MORE ON INTELLECTUAL PROPERTY
PATENTS - INDUSTRIAL DESIGNS - TRADEMARKS - COPYRIGHTS
Although your product development consultant can not promise that it will be possible to protect the design under Patent Act or Industrial Design Act, the most likely good development company will generate few innovative and original solutions which could yield in one or more potentially patentable features. Once the product development is finished you should retain legal advisor who will perform search of existing patents and determine whether your product can be protected as well as whether it infringes on any of the existing Patent rights or other Intellectual Property Rights.
PATENT: defined as "any new and useful art, process, manufacture or composition of meter, or any new and useful improvement in any art, process, machine, manufacture or composition of meter." Patent can not be obtained for an idea or principle but must be reduced to something physical and tangible. The term of the patent is usually 20 years from date of application. Patent rights may be assigned or licensed (with or with out exclusivity) in which case royalty fees are charged by patent owner, usually on percentage of the sales.
INDUSTRIAL DESIGN refers to any feature of shape, configuration, patter or ornament that are applied to finished articles and appealing to and are judged solely by the eye where the articles are multiplied by an industrial process. Only those designs that are ornamental or aesthetic in nature and that meet test of novelty and originality qualify for protection under Industrial Design Act. Mechanical and functional features as well as methods of manufacture are not protected by this Act, but may be protected under Patent Act if they meet criteria. Term of Industrial Design is for 5 years and possibly may be renewed for additional 5 years.
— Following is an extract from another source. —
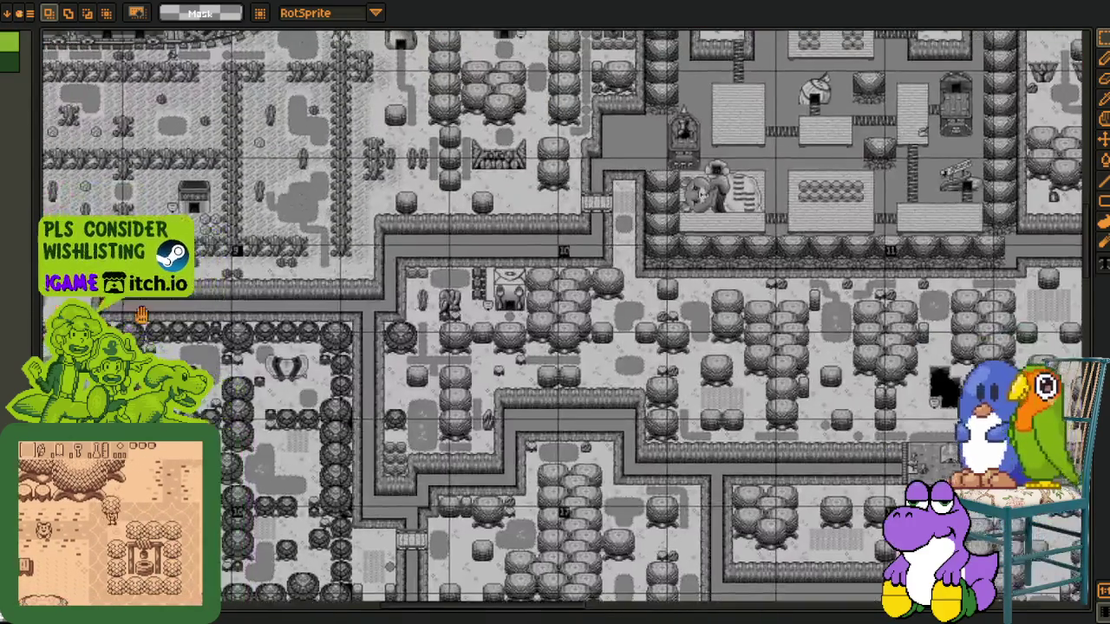
scroll(140, 313, down, 1)
drag(140, 314, 140, 485)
TRADE-MARKS: " a mark that is used by person for the purpose of distinguishing wares or services manufactured, sold, leased, hired or performed by him from those manufactured, soled, leased, hired or performed by others." Distinctiveness and recognizability of your Trade-Mark is not essential for your success but may very well be very important factor. Trade-Mark is registered and therefore protected for period of 15 years and may be renewed for unlimited number of 15 year periods.
COPYRIGHT exists in any original literary, dramatic, musical, artistic work or computer software. It generally means sole right to produce or reproduce the work in hole or in substantial part thereof. Copyright does not protect designs applied to articles that are mass-produced. Term of Copyright is generally for period of authors life plus 50 years thereafter. Copyright may be assigned to others in whole or in part with or without territorial or timing limitations. Copyright of engineering plans usually belong to the author engineer unless otherwise agreed, where client is precluded from coping or executing plans in other structure than for the structure for which plans were originally prepared, without express or implied consent of the engineer.
PATENT DRAWINGS are drawings specially prepared for the use in patent application, which depict the idea particularly focusing on details relevant to the patent but excluding or only schematically presenting irrelevant details and features which are obvious to average person with particular skills. Although product development companies do not get involved with registration of the Patents they can provide patent drawings of your device in case you ever apply for patent.